Personal information
- Born: 10 October 1985 (age 40) Voronezh, Soviet Union
- Nationality: Russian
- Listed height: 6 ft 4 in (1.93 m)
- Listed weight: 200 lb (91 kg)

Career information
- NBA draft: 2007: undrafted
- Playing career: 2003–2024
- Position: Shooting guard

Career history
- 2003–2004: CSKA Moscow
- 2004–2005: Samara
- 2005–2007: Ural Great Perm
- 2007–2011: Triumph Lyubertsy
- 2011–2021: Khimki
- 2021–2022: Samara
- 2022–2023: Zenit-2
- 2023–2024: BC Moscowsky

= Egor Vyaltsev =

Russian basketball player

Egor Ivanovich Vyaltsev (Егор Иванович Вяльцев, born 10 October 1985) is a Russian former professional basketball player. He represented the senior Russian national basketball team.

==Professional career==
Vyaltsev retired from professional basketball following the 2021-2022 season. In his final season for BC Zenit Saint Petersburg, he played 2 games scoring 8 points with 2 rebounds. He finished his career with 2,601 points, 789 rebounds and 838 assists.

==Russian national basketball team==
Vyaltsev played with the Russian junior national teams between 2001 and 2005, most notably appearing with the Russian junior teams at the 2002 FIBA Europe Under-18 Championship, and the 2004 FIBA Europe Under-20 Championship.

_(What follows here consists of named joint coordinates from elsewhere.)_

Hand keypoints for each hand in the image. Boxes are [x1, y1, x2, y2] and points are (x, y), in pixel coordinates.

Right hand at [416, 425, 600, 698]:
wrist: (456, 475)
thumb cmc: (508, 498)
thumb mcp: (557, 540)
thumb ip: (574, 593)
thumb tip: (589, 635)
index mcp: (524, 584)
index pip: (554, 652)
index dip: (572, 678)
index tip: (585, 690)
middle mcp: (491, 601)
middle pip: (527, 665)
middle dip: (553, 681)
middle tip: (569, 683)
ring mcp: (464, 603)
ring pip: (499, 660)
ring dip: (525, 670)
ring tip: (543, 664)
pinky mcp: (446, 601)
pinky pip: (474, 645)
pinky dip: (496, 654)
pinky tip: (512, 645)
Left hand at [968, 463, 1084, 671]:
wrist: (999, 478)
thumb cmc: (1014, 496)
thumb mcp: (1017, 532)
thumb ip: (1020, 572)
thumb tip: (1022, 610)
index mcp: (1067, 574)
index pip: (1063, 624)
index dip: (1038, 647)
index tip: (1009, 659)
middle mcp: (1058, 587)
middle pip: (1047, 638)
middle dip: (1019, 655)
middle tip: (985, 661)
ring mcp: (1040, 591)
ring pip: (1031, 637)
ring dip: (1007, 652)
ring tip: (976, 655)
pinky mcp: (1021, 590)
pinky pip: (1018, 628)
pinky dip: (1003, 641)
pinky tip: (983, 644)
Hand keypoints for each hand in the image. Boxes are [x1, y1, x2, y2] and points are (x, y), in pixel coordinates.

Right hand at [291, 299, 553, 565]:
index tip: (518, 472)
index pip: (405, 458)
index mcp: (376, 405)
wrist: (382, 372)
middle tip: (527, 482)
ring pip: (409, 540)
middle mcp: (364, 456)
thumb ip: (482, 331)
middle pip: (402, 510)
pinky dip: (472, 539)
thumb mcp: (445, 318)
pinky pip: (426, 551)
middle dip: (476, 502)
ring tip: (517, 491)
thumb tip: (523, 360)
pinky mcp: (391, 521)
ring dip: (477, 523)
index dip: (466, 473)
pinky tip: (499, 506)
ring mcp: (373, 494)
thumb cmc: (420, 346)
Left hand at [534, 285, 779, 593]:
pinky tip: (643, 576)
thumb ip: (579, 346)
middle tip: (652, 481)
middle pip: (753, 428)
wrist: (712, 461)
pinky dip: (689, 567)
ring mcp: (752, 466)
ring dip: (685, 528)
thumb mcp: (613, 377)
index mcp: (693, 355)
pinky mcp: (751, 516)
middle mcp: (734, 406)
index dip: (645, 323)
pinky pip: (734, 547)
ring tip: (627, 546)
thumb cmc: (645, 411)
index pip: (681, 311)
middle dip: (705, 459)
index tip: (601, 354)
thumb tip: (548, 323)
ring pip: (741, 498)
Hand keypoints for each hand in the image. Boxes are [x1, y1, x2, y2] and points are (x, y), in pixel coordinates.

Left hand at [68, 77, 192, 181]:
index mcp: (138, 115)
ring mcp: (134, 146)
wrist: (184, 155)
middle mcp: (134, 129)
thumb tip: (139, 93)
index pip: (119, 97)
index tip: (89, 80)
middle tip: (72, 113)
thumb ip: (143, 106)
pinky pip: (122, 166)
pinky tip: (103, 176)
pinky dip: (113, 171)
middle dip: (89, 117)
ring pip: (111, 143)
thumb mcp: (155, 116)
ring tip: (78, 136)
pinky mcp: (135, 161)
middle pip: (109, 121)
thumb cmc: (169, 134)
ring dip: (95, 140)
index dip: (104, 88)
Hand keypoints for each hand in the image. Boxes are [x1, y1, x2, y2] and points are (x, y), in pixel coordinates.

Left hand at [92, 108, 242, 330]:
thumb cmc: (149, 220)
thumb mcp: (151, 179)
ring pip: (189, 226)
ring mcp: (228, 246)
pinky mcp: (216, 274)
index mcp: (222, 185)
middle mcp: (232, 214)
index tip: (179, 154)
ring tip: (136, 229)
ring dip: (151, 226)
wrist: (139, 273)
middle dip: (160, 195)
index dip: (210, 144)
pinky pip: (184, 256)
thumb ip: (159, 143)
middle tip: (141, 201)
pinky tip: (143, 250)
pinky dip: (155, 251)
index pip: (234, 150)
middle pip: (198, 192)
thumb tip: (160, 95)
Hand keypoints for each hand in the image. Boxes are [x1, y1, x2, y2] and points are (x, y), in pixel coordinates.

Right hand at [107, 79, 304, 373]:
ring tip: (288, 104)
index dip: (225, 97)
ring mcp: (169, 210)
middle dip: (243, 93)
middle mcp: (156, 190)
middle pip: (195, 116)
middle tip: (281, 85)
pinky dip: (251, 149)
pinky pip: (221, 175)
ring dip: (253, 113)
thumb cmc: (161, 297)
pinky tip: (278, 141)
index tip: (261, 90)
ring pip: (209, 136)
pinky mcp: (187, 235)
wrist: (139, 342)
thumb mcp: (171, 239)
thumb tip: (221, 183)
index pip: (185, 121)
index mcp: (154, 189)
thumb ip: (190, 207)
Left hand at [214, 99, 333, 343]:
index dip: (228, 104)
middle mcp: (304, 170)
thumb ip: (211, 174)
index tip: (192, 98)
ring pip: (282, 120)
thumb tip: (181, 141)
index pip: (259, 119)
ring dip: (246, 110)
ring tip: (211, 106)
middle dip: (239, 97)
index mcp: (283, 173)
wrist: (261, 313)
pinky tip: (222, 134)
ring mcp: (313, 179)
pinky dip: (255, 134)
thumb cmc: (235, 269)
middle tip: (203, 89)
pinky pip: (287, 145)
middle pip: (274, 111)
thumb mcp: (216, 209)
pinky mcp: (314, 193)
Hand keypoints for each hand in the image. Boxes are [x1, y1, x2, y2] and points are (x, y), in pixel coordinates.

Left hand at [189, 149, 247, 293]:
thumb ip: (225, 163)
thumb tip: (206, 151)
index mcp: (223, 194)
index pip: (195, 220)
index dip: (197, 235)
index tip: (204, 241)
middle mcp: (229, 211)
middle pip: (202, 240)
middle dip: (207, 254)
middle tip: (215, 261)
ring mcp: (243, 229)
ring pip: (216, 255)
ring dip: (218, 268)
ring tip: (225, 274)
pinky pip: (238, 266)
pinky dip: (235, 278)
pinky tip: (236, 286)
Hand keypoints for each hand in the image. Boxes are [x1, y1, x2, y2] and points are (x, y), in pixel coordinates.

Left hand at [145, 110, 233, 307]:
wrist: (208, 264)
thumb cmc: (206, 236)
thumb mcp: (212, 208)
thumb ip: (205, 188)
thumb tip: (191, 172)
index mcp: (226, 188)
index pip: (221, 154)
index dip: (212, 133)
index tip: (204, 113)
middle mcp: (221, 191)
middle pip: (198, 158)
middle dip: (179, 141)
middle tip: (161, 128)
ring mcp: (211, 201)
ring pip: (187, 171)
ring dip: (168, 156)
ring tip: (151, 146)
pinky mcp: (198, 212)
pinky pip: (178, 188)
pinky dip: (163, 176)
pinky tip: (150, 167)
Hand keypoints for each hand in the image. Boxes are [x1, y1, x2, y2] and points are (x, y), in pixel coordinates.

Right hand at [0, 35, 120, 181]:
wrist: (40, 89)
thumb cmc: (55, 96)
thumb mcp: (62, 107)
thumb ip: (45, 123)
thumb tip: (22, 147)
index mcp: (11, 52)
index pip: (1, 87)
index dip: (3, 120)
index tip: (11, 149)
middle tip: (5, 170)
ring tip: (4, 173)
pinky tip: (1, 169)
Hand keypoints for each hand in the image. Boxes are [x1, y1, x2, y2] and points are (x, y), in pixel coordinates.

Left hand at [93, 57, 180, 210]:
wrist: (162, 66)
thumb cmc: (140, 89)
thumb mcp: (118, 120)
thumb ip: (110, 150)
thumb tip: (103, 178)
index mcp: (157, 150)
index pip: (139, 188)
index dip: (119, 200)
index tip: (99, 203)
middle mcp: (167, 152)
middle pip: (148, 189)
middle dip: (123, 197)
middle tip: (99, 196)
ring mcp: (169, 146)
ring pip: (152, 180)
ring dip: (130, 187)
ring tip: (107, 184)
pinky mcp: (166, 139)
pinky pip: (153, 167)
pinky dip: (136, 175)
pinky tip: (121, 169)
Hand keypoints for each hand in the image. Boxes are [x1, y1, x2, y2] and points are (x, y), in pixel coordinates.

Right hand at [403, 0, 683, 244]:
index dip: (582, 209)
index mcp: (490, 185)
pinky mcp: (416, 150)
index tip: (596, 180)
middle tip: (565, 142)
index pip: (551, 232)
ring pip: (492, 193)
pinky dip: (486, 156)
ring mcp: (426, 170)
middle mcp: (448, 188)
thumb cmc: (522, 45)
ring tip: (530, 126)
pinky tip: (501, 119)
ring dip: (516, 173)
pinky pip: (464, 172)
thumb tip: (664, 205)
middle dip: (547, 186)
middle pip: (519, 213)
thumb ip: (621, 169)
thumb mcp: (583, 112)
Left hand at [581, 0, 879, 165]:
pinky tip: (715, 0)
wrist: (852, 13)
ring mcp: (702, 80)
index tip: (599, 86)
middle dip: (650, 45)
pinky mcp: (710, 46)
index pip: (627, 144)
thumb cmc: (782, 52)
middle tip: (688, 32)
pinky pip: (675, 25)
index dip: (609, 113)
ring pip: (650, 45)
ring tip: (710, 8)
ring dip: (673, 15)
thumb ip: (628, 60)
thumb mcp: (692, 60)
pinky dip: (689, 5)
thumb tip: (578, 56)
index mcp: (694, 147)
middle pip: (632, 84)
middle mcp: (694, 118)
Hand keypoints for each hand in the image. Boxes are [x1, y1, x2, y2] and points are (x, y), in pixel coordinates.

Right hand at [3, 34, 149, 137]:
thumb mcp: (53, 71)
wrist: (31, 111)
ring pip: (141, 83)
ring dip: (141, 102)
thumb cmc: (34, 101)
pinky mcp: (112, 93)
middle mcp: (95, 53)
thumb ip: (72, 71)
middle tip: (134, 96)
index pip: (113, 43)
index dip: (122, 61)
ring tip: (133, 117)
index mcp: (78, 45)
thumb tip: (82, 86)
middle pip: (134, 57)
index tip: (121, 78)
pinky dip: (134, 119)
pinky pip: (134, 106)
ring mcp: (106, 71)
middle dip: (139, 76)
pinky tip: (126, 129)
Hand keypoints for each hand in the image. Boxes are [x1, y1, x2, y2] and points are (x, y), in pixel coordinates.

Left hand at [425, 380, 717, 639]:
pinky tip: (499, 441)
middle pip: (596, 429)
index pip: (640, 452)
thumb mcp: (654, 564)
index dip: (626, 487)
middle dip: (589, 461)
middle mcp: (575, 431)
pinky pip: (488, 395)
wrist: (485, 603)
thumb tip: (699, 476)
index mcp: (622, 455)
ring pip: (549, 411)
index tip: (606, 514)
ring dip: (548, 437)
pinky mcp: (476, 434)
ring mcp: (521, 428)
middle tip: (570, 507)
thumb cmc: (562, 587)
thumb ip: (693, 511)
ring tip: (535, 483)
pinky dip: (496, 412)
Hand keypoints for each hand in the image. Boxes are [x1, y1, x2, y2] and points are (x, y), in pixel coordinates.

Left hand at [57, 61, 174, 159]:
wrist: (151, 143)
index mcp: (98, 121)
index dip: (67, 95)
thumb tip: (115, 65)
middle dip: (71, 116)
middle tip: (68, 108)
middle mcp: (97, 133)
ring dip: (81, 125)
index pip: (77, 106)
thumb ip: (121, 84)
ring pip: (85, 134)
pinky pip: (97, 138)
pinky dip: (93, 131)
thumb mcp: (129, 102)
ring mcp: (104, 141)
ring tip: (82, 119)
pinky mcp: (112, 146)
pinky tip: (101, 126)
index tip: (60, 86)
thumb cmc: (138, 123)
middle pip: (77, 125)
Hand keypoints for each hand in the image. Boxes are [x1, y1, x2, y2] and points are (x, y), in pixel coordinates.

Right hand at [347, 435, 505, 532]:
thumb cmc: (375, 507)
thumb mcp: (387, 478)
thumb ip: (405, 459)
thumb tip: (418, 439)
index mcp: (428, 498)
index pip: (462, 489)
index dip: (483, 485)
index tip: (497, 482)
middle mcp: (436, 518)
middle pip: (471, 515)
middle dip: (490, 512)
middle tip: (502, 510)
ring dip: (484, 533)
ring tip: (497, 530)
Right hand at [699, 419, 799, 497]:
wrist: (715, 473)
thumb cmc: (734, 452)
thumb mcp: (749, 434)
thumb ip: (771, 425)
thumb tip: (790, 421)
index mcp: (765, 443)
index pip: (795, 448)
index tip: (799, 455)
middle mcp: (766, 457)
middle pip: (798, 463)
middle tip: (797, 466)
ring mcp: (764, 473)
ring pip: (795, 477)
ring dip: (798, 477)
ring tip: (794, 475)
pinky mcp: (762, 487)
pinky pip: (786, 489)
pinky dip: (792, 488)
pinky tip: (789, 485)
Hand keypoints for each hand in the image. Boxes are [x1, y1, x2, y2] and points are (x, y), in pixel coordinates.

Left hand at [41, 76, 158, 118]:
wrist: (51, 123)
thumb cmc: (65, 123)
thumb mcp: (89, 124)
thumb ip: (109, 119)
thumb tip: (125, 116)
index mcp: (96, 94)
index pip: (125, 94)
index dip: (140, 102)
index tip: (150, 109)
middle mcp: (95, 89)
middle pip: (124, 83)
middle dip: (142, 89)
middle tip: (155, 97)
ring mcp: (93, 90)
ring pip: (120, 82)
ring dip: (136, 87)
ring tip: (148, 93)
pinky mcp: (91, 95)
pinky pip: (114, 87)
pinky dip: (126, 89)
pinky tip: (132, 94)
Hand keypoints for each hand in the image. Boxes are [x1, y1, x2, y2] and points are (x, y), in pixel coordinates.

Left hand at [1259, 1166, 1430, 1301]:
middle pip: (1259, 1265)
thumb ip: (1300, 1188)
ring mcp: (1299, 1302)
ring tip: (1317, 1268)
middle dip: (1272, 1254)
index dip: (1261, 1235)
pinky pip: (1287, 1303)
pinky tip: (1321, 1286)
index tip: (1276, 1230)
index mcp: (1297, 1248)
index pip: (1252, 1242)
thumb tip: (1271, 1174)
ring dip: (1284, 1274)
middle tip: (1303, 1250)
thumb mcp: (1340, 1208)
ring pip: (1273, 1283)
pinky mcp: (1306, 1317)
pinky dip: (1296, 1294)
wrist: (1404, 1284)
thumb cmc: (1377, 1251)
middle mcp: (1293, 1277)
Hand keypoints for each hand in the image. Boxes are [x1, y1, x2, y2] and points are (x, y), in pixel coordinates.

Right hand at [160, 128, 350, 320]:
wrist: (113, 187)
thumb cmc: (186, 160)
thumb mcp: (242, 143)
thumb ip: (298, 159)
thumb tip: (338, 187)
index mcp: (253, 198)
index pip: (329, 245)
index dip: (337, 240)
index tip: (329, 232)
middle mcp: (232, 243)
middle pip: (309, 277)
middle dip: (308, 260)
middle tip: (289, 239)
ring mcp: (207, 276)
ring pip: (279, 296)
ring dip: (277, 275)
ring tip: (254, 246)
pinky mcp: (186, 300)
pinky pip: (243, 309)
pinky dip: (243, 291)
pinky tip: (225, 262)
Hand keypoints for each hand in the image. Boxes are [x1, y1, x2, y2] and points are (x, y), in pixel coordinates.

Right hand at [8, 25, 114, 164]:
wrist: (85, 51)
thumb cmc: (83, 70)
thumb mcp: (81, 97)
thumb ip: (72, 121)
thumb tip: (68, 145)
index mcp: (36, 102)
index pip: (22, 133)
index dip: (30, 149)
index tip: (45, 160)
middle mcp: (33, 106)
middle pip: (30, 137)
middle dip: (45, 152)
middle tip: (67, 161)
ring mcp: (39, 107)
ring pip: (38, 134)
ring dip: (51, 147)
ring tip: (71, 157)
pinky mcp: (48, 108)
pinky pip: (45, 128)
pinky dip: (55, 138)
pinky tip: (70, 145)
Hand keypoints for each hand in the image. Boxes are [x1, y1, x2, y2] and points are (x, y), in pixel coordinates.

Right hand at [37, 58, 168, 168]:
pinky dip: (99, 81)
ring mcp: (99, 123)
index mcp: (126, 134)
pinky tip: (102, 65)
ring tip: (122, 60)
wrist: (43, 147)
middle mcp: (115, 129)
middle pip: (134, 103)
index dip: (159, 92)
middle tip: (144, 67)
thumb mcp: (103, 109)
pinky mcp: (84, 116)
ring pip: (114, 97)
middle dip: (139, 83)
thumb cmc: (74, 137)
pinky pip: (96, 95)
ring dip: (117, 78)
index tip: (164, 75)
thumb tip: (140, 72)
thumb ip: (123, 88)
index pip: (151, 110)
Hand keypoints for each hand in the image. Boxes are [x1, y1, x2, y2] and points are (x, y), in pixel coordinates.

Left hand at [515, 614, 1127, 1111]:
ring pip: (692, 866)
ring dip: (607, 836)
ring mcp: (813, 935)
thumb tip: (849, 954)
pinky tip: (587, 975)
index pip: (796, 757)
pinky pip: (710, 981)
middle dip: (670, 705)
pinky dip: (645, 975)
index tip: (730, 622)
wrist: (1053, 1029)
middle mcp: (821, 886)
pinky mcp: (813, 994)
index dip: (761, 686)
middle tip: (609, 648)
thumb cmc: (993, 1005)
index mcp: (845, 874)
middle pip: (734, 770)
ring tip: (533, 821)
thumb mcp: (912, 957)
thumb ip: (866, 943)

Vyaltsev has also been a member of the senior Russian national basketball team. He was called up to the senior national team for the first time at EuroBasket 2007, but only saw action in one game for the team. He would be called up again for the EuroBasket 2009 and EuroBasket 2015, making 9 appearances across the 2 tournaments and 9.8 PPG.